Abstract
The prediction of mortality of critically ill patients has stimulated the development of many severity scoring algorithms. The majority of the models use physiological measurements obtained during the first hours of admission (i.e., heart rate, arterial blood pressure, or respiratory rate). In this study, we propose to improve the performance of current scoring system by including free text from patient’s medical history. Although the primary outcome was in-hospital mortality, we chose a model architecture to provide simultaneous assessment of ICD-9 codes and groupings. We hypothesized that including patients’ medical history with a multitask learning approach would improve model performance. We compared the predictive performance obtained with our approach to the best models previously proposed in the literature (baseline models). We used the MIMIC publicly available database which includes > 60,000 ICU admissions between 2001 and 2012. The patients’ condition at admission was accounted for by the preliminary diagnosis at admission and the medical history extracted from the discharge summaries notes. Unstructured data was processed through a Gated Recurrent Units layer with pre-trained word embeddings, and the hidden states were concatenated to the remaining structured-tabular data. Baseline models achieved similar results than in previously published work, but our artificial neural networks models showed significant improvement towards classification of mortality (AUC-ROC = 0.90). Including the medical history improved all tasks but relatively more the ICD-9 codes prediction than the mortality. The clinical prediction model presented here could be used to identify patients’ risk groups, which would improve the quality of ICU care, and further help to efficiently allocate hospital resources.
Competing Interest Statement
The authors have declared no competing interest.
Funding Statement
Lara Reichmann had partial funding by https://wamri.ai/.
Author Declarations
I confirm all relevant ethical guidelines have been followed, and any necessary IRB and/or ethics committee approvals have been obtained.
Yes
The details of the IRB/oversight body that provided approval or exemption for the research described are given below:
This study uses the MIMIC dataset. We are using the MIMIC IRB. This study was approved by the Institutional Review Boards of Beth Israel Deaconess Medical Center (Boston, MA) and the Massachusetts Institute of Technology (Cambridge, MA). Requirement for individual patient consent was waived because the study did not impact clinical care and all protected health information was de-identified. De-identification was performed in compliance with Health Insurance Portability and Accountability Act (HIPAA) standards in order to facilitate public access to MIMIC-II. Deletion of protected health information (PHI) from structured data sources (e.g., database fields that provide patient name or date of birth) was straightforward. Additionally, PHI were removed from the discharge summaries and diagnostic reports as well as the approximately 700,000 free-text nursing and respiratory notes in MIMIC-II using an automated algorithm previously shown to out perform clinicians in detecting PHI.

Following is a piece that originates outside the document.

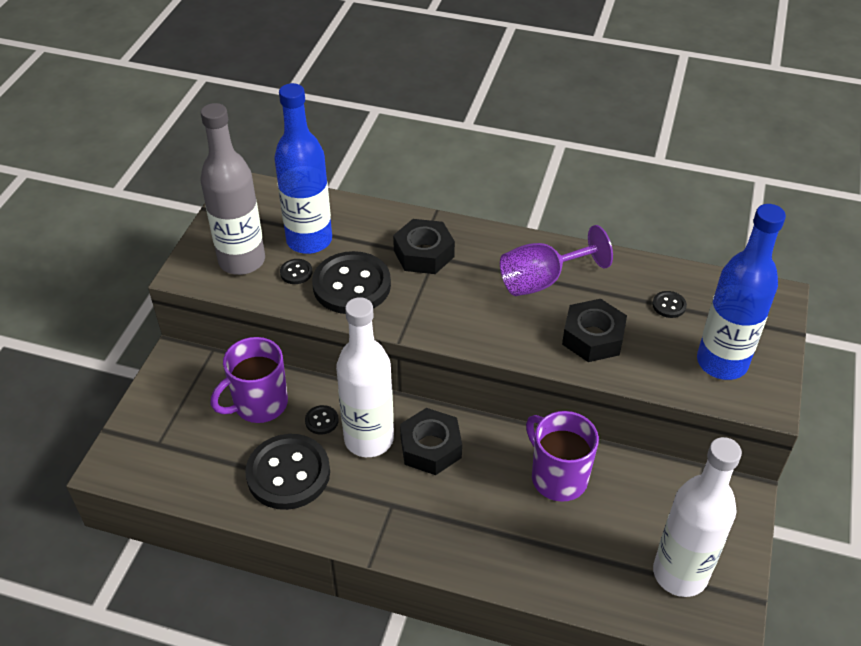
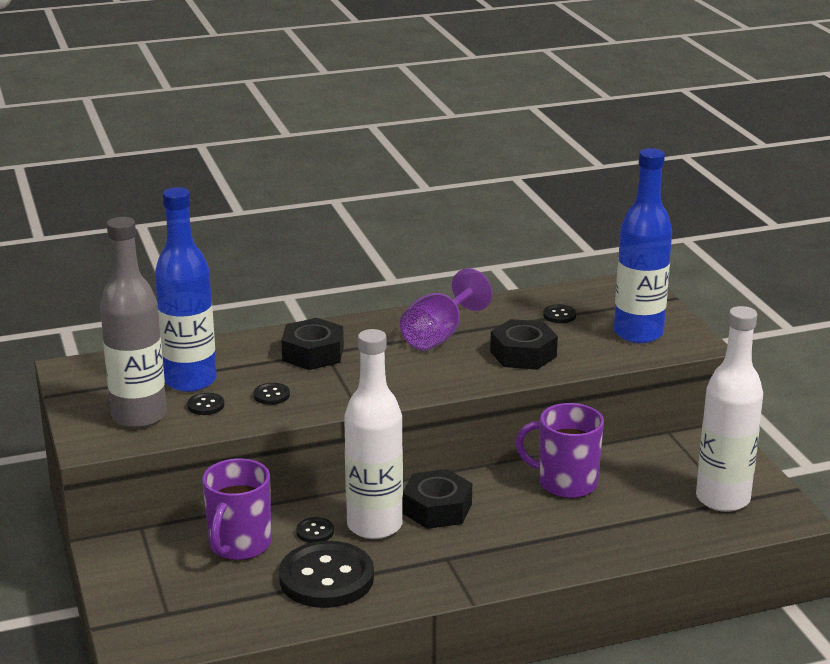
camera: 35 degrees left, 20 degrees down
black button [312,251,391,314] -> black button [254,383,290,405], size x0.42

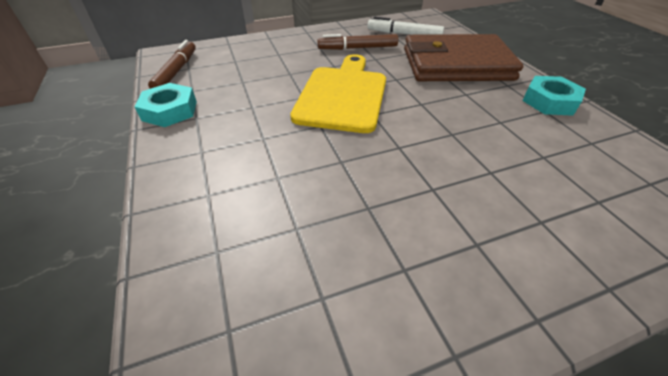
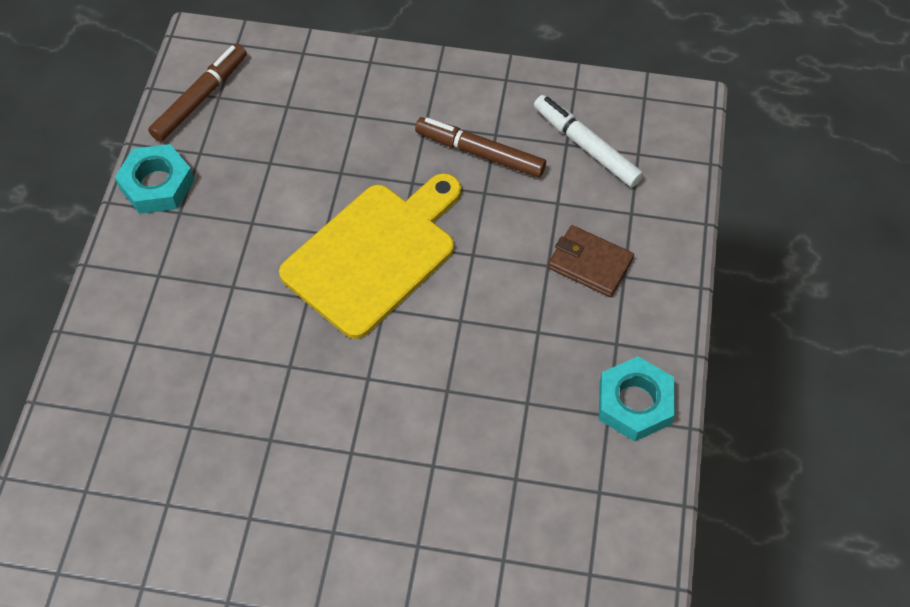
camera: 30 degrees right, 15 degrees up
brown wallet [404,34,523,81] -> brown wallet [548,225,634,297], size x0.44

All necessary patient/participant consent has been obtained and the appropriate institutional forms have been archived.
Yes
I understand that all clinical trials and any other prospective interventional studies must be registered with an ICMJE-approved registry, such as ClinicalTrials.gov. I confirm that any such study reported in the manuscript has been registered and the trial registration ID is provided (note: if posting a prospective study registered retrospectively, please provide a statement in the trial ID field explaining why the study was not registered in advance).
Yes
I have followed all appropriate research reporting guidelines and uploaded the relevant EQUATOR Network research reporting checklist(s) and other pertinent material as supplementary files, if applicable.
Yes
Data Availability
We used publically available data from MIMIC dataset.